Challenge 3: Resource Utilisation.
A common setup error finds resources being consumed regardless of if they are being used by a service. This is the culprit of sky-high costs in CI/CD setups. Resources cannot be switched off due to the inability to predict when they are required. In many cases this ties in with the issues surrounding complex manual configuration scripts. Spaghetti code setups are notoriously complex to detangle, especially when outages are a risk factor, so often companies simply eat the cost.
Solution: Dynamic Resource Allocation.
Docker and Kubernetes are the dream duo for reducing costs, as well as most other challenges. If we need to run something, Kubernetes (the «helmsman» of containers») can orchestrate allocation of resources accordingly. It’s an easy way to dynamically allocate resources to pipelines and dispose of them when the job is done, creating a very streamlined and cost-effective process.

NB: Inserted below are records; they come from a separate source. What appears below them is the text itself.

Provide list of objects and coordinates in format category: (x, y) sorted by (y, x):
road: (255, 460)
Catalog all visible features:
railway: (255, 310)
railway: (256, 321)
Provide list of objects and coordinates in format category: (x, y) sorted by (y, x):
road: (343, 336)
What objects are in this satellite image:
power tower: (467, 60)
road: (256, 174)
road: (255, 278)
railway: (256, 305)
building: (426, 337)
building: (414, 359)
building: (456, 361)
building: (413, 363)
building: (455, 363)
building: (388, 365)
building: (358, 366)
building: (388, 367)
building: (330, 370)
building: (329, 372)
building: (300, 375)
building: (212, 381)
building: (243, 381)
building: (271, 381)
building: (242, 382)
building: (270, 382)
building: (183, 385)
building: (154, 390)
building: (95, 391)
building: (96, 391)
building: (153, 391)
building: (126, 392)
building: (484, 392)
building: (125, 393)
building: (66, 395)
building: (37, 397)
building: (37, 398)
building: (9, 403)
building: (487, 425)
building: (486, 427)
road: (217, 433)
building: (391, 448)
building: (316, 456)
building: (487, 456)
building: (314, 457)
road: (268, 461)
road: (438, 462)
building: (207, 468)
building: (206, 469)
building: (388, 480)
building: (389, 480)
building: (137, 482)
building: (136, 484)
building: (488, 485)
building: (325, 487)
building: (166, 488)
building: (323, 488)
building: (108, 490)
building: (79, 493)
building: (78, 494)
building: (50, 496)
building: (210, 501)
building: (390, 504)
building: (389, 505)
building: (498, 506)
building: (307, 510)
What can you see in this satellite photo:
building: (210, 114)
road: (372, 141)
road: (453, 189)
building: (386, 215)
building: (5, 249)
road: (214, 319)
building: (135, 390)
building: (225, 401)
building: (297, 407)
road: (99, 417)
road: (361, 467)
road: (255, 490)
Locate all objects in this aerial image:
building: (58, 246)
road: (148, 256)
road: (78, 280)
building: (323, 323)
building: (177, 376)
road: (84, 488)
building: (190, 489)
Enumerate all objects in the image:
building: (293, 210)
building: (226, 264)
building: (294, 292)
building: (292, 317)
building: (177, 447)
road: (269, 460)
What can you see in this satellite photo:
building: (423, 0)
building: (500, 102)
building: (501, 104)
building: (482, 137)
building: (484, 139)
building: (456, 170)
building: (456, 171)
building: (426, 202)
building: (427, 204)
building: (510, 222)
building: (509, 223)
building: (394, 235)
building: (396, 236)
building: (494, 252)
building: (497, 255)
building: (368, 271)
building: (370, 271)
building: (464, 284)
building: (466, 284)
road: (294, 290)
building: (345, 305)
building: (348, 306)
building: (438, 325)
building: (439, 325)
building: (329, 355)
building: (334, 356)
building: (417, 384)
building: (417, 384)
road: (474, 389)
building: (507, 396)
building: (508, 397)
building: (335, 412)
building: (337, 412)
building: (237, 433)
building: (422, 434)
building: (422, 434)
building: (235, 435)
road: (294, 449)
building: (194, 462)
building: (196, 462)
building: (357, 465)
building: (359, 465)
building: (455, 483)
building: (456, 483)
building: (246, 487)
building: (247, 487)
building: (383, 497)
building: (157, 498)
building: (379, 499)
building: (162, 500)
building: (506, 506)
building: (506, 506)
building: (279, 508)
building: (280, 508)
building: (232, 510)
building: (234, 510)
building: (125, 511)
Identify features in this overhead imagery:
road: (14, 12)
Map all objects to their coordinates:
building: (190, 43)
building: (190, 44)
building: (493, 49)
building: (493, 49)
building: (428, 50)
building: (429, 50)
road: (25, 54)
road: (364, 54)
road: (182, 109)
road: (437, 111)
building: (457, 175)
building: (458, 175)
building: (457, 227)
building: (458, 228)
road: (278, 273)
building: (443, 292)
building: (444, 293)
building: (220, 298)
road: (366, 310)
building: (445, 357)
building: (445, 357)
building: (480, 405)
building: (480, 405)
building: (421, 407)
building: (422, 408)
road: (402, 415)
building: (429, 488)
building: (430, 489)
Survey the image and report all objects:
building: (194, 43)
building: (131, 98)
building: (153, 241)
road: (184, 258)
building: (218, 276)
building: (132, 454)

The Ultimate Solution: Preparation.
From the very beginning, before a line of code is written, teams should plan CI/CD into their approach. They should know exactly how code will be delivered to end-users, as the preparation will also indicate how effective the system should be. Essentially, by preparing, we can overcome obstacles which would be otherwise difficult. The process has now become much easier thanks to technologies such as containers which enable CI/CD to be set up quicker by the development team. The cross-functional team can set it up by themselves without the help of a DevOps team, which also accelerates the process, so much so that everything can be set up in under an hour.